Monday, March 12, 2007

The Way We Cook is a cookbook that I bought years ago, tried a recipe or two from, and then never cracked open again.

This was not the fault of the cookbook, or the recipe I tried (it was oven-baked fish and chips, and it was hands down the best homemade fish and chips I've ever had). Newer and shinier things just attracted me.

However, now I usually very rarely feel like cooking, and soon I will be trying to cook while even more tired, and somehow I remembered I had this cookbook, which is tailored for busy people.

And so I made the pork tenderloin (brined this time, and I do not care what Judy Rodgers has to say- brining trumps an overnight salting any day*), which is rubbed with a simple prepared mustard-salt-pepper-olive oil combo before being pan-seared and then oven roasted.
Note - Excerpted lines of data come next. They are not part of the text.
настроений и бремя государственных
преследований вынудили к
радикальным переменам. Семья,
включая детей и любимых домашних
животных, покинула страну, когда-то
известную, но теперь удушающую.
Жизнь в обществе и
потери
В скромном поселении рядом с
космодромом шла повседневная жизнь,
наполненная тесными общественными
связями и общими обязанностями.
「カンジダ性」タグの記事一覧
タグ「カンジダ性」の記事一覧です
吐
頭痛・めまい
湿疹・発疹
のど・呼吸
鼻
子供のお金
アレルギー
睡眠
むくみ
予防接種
Served over a bed of caramelized onions and with a green salad, it was pork heaven. Juicy and tender with a crisp just-mustardy outside. And apart from the brining, took next to no active kitchen time. (The salad dressing, even, was just orange juice and balsamic vinegar with some olive oil, and it was easy to whip together while the pork rested.)
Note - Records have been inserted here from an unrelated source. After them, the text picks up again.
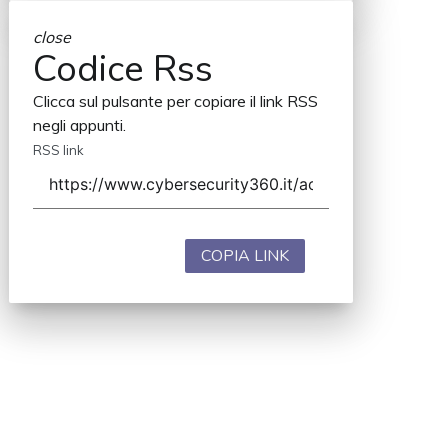
close
Codice Rss
Clicca sul pulsante per copiare il link RSS
negli appunti.
RSS link
COPIA LINK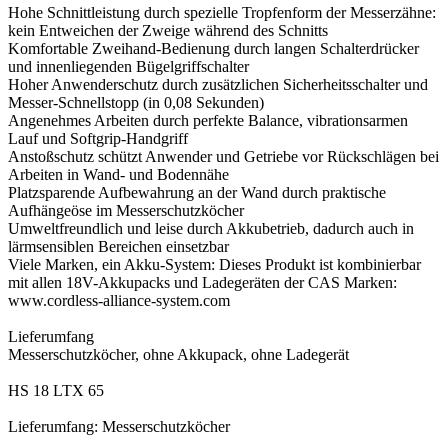
Hohe Schnittleistung durch spezielle Tropfenform der Messerzähne:
kein Entweichen der Zweige während des Schnitts
Komfortable Zweihand-Bedienung durch langen Schalterdrücker
und innenliegenden Bügelgriffschalter
Hoher Anwenderschutz durch zusätzlichen Sicherheitsschalter und
Messer-Schnellstopp (in 0,08 Sekunden)
Angenehmes Arbeiten durch perfekte Balance, vibrationsarmen
Lauf und Softgrip-Handgriff
Anstoßschutz schützt Anwender und Getriebe vor Rückschlägen bei
Arbeiten in Wand- und Bodennähe
Platzsparende Aufbewahrung an der Wand durch praktische
Aufhängeöse im Messerschutzköcher
Umweltfreundlich und leise durch Akkubetrieb, dadurch auch in
lärmsensiblen Bereichen einsetzbar
Viele Marken, ein Akku-System: Dieses Produkt ist kombinierbar
mit allen 18V-Akkupacks und Ladegeräten der CAS Marken:
www.cordless-alliance-system.com
Lieferumfang
Messerschutzköcher, ohne Akkupack, ohne Ladegerät
HS 18 LTX 65
Lieferumfang: Messerschutzköcher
The Way We Cook is, I suspect, about to get a whole new life in our kitchen.

*Sign I am maybe too pregnant to think straight: In the store, I was thinking about how I never bother brining chicken any more because it is easier to just buy a kosher bird, and I actually thought, "Why does Trader Joe's never carry any kosher pork tenderloin?" I figured it out before asking a salesclerk, thank god.